▸ PROBLEM DETAILS
Using the records below, repeat exactly the lines from the one holding "آسوشیتدپرس: رهبران ایران" through the one holding "انتخابات میان‌دوره‌ای است", both ends included, and no others.

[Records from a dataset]
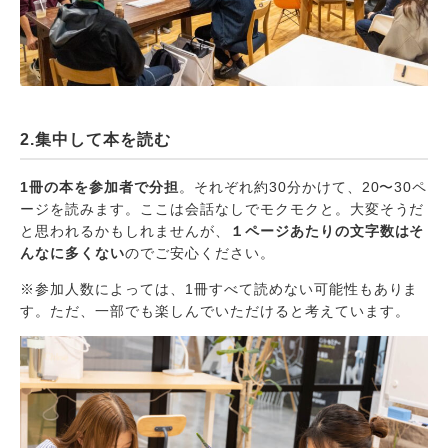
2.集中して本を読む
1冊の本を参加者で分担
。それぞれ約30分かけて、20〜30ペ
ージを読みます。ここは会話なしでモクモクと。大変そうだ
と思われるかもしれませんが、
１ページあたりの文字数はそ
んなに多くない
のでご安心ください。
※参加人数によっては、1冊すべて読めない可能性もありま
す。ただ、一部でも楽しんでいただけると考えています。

---

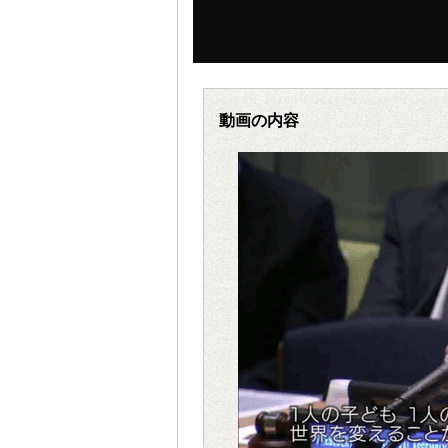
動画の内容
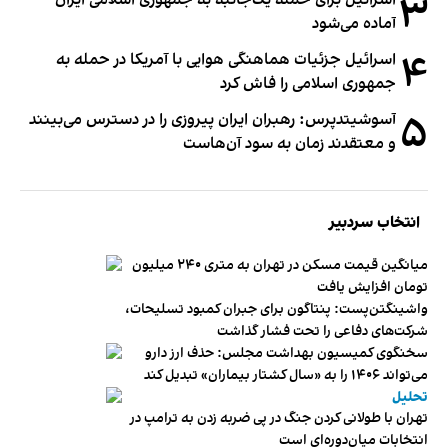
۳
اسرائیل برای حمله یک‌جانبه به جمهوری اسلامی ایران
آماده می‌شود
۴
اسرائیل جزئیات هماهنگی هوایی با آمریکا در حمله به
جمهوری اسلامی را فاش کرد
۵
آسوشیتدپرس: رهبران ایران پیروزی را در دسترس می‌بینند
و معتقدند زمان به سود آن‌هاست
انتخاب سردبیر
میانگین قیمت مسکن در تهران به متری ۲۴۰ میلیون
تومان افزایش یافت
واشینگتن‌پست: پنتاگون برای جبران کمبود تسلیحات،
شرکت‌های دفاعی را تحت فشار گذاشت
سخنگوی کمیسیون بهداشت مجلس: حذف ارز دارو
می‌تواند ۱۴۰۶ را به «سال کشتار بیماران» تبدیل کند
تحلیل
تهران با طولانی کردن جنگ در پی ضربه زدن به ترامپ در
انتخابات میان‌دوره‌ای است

▸ EXERCISE OUTPUT
آسوشیتدپرس: رهبران ایران پیروزی را در دسترس می‌بینند
و معتقدند زمان به سود آن‌هاست
انتخاب سردبیر
میانگین قیمت مسکن در تهران به متری ۲۴۰ میلیون
تومان افزایش یافت
واشینگتن‌پست: پنتاگون برای جبران کمبود تسلیحات،
شرکت‌های دفاعی را تحت فشار گذاشت
سخنگوی کمیسیون بهداشت مجلس: حذف ارز دارو
می‌تواند ۱۴۰۶ را به «سال کشتار بیماران» تبدیل کند
تحلیل
تهران با طولانی کردن جنگ در پی ضربه زدن به ترامپ در
انتخابات میان‌دوره‌ای است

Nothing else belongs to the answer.